- [Directions]: Reproduce the records. Keep every word exact and include no images.

(Page layout parsing data)
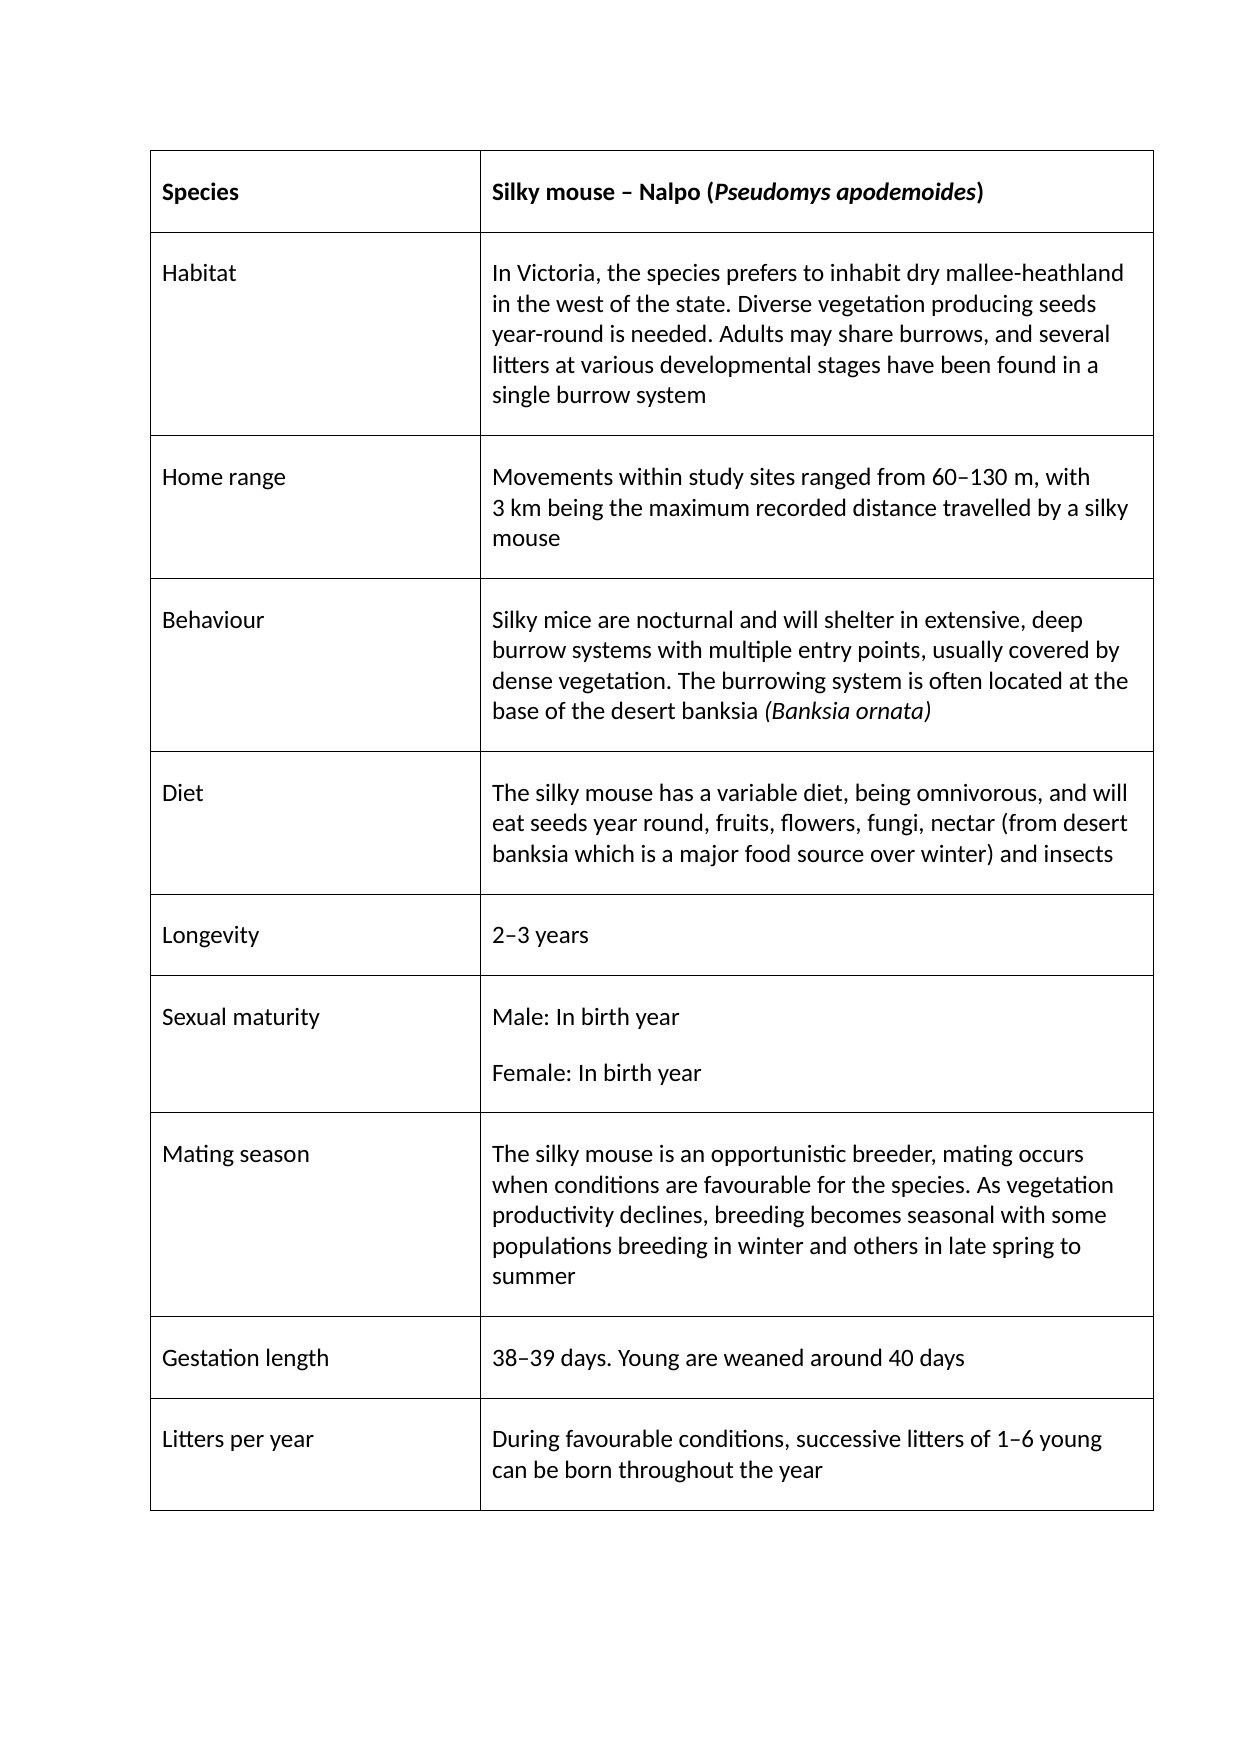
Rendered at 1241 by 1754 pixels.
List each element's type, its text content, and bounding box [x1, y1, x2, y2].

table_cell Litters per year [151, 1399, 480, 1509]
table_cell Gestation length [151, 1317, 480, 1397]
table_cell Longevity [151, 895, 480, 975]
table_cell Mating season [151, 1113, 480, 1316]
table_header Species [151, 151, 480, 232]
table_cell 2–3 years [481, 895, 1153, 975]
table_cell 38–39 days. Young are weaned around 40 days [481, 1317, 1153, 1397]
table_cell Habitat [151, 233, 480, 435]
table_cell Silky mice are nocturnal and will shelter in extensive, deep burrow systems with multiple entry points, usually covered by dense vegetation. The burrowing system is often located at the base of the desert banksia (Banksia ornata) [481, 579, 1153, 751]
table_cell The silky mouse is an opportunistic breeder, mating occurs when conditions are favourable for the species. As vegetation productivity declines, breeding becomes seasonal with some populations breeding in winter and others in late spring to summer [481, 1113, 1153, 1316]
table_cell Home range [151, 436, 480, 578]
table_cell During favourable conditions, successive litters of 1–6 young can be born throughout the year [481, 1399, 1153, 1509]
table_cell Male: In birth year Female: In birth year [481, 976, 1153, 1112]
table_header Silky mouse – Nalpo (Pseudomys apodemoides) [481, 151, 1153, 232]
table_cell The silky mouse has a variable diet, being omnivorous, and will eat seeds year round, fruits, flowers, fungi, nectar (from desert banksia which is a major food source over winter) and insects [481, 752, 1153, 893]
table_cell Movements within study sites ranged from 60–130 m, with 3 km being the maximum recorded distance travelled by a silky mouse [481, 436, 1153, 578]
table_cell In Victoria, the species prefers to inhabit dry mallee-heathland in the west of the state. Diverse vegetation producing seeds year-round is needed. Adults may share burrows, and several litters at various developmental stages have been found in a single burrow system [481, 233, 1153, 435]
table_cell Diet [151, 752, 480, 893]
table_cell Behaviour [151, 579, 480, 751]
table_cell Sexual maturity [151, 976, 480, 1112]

- [Task result]:
Rendered at 1241 by 1754 pixels.
List each element's type, its text content, and bounding box [x1, y1, x2, y2].

table_cell Litters per year [151, 1399, 480, 1509]
table_cell Gestation length [151, 1317, 480, 1397]
table_cell Longevity [151, 895, 480, 975]
table_cell Mating season [151, 1113, 480, 1316]
table_header Species [151, 151, 480, 232]
table_cell 2–3 years [481, 895, 1153, 975]
table_cell 38–39 days. Young are weaned around 40 days [481, 1317, 1153, 1397]
table_cell Habitat [151, 233, 480, 435]
table_cell Silky mice are nocturnal and will shelter in extensive, deep burrow systems with multiple entry points, usually covered by dense vegetation. The burrowing system is often located at the base of the desert banksia (Banksia ornata) [481, 579, 1153, 751]
table_cell The silky mouse is an opportunistic breeder, mating occurs when conditions are favourable for the species. As vegetation productivity declines, breeding becomes seasonal with some populations breeding in winter and others in late spring to summer [481, 1113, 1153, 1316]
table_cell Home range [151, 436, 480, 578]
table_cell During favourable conditions, successive litters of 1–6 young can be born throughout the year [481, 1399, 1153, 1509]
table_cell Male: In birth year Female: In birth year [481, 976, 1153, 1112]
table_header Silky mouse – Nalpo (Pseudomys apodemoides) [481, 151, 1153, 232]
table_cell The silky mouse has a variable diet, being omnivorous, and will eat seeds year round, fruits, flowers, fungi, nectar (from desert banksia which is a major food source over winter) and insects [481, 752, 1153, 893]
table_cell Movements within study sites ranged from 60–130 m, with 3 km being the maximum recorded distance travelled by a silky mouse [481, 436, 1153, 578]
table_cell In Victoria, the species prefers to inhabit dry mallee-heathland in the west of the state. Diverse vegetation producing seeds year-round is needed. Adults may share burrows, and several litters at various developmental stages have been found in a single burrow system [481, 233, 1153, 435]
table_cell Diet [151, 752, 480, 893]
table_cell Behaviour [151, 579, 480, 751]
table_cell Sexual maturity [151, 976, 480, 1112]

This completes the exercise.